Avant-hier soir, j’appelle K pour lui dire que je vais le rejoindre au travail. Je ne sais plus comment il démarre mais me voilà à me justifier de ce que je faisais : "quel collègue ?" J’avais déjà bu 4 verres. Jusque là ça va, mais il insiste quand je suis dans le métro. Je déteste me justifier en public. J’essaie de lui dire que je ne peux pas parler, il ne comprend pas, raccroche, on se rappelle etc et comme ça jusqu’à ce que j’arrive. Je suis descendue à Jaurès et comme on était au téléphone, et que je ne supportais pas de me disputer dans les couloirs du métro, je suis sortie. J’ai décidé de me balader. J’ai fini par m’assoir pour me calmer. L’anxiété sociale, c’est du sport. Puis, je suis passée par le parc des buttes Chaumont. C’était la première fois que je venais. Il était temps. Il commençait à faire sombre et le bar, A-DO-RABLE, était éclairé par des guirlandes de toutes les couleurs. On est venu dans l’herbe un peu après avec K. Aaah <3 Puis on est parti.
On croise un homme sur un banc qui commence à demander quelque chose.

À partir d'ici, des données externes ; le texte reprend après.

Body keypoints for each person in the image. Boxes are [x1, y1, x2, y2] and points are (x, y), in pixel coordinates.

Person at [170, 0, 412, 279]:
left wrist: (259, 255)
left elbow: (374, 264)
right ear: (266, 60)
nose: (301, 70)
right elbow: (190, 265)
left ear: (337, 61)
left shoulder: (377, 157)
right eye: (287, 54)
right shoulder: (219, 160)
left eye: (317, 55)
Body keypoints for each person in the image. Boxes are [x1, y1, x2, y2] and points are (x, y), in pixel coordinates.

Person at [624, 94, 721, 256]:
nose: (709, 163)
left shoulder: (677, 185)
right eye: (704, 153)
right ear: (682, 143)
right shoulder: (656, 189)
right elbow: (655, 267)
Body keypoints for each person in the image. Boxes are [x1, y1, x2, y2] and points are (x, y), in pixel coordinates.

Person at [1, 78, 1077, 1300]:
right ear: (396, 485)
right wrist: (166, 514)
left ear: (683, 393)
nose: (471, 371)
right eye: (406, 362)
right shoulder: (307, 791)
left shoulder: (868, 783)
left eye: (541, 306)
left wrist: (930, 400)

Je le regarde, j’écoute, : "Est-ce que vous avez..." j’hésite, "une cigarette ?" Je ralentis, "euh… Bah oui". On s’arrête. "Tu es gentille", il nous raconte des choses, je souris car il m’a complimentée et ça m’a réchauffé le cœur. Mon amoureux est mal à l’aise et méfiant au premier abord, et je crois qu’il n’aime pas quand je souris à quelqu’un comme ça. Mais l’homme tape dans le mille. Je ne sais plus ce qu’il a dit malheureusement. Puis, on se présente. Il a un mot pour K, c’est comme s’il nous connaissait. Comme s’il était devin ou doté d’une immense sensibilité, d’un discernement incroyable. Il tape dans le mille, comme s’il nous connaissait. On a croisé un sage. Il nous a encouragé. Il a dit à K d’être gentils avec moi.

Cet été est calme par rapport à celui de l’année dernière, quand on s’est rencontré. J’étais… oua. J’ai l’impression d’avoir pris 5 ans. Il est calme mais il est grand, professionnellement. Il marque mon entrée définitive dans la vie d’adulte et dans la liberté. Je fais ce que je veux. Et depuis que je fais ce que je veux, je fais quand même moins de conneries. Elle m’a tenue jusqu’ici ma mère, et elle m’a amenée loin. Maintenant, je suis prête.